Hollande testified in the 148-day trial that led to Abdeslam being jailed for life in 2022.

He said he remembered telling the defendants, including others accused of plotting or offering logistical support, that they had been given defence lawyers despite having committed "the unforgivable".

"We are a democracy, and democracy always wins in the end," he said he told them.

US-backed forces in 2019 in eastern Syria defeated the last remnants of the IS proto-state hat inspired the Paris attacks.

Abdeslam remains behind bars and is open to the idea of speaking to victims of the attacks if they want to take part in a "restorative justice" initiative, according to his lawyer Olivia Ronen.

In Paris, survivors and the relatives of those killed have attempted to rebuild their lives, but some have approached the tributes with apprehension.

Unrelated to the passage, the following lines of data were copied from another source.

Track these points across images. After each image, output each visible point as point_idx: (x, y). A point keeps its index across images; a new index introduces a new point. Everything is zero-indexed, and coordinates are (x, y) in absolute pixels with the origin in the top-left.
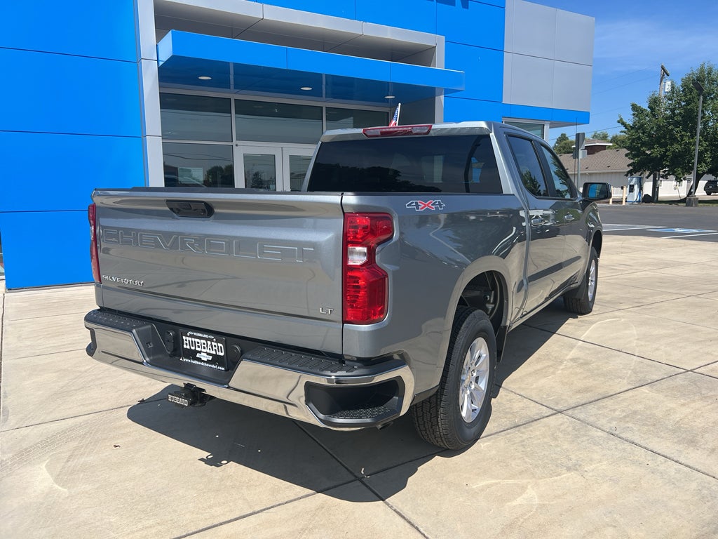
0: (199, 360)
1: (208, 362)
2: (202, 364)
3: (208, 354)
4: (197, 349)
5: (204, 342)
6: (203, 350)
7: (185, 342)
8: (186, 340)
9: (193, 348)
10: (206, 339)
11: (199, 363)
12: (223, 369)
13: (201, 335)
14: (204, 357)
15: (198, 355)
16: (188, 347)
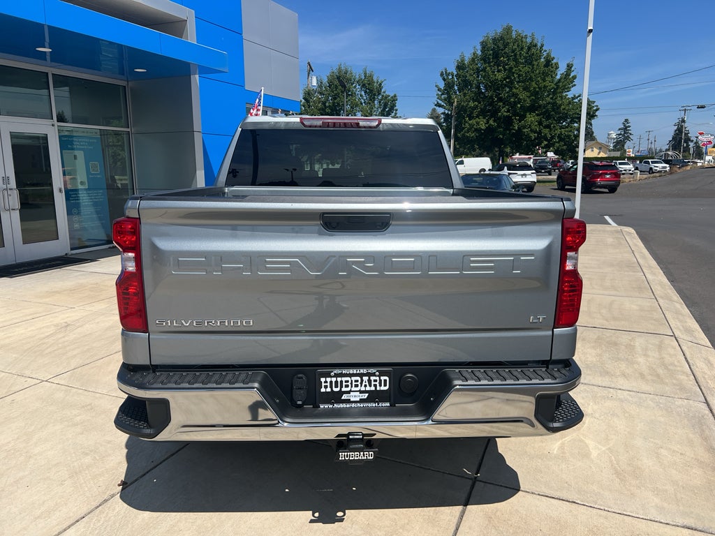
0: (348, 401)
1: (362, 401)
2: (353, 405)
3: (361, 392)
4: (344, 389)
5: (358, 378)
6: (354, 389)
7: (323, 384)
8: (326, 382)
9: (336, 390)
10: (361, 375)
11: (348, 406)
12: (388, 404)
13: (351, 372)
14: (355, 397)
15: (344, 397)
16: (329, 390)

Stephane Sarrade's 23-year-old son Hugo was killed at the Bataclan, a place he has avoided since.

"I am incapable of going there," he told AFP, adding he would stay away from Thursday's ceremonies.

A museum is to open in 2029 to house around 500 objects linked to the attacks or the victims, most contributed by the bereaved families to curators.

The Terrorism Memorial Museum's collection includes a concert ticket donated by a mother who lost her only daughter at the Bataclan, and the unfinished guitar of a luthier who was also killed at the concert.

It also contains a blackboard menu of La Belle Equipe riddled with bullet holes, still bearing the words "Happy Hour".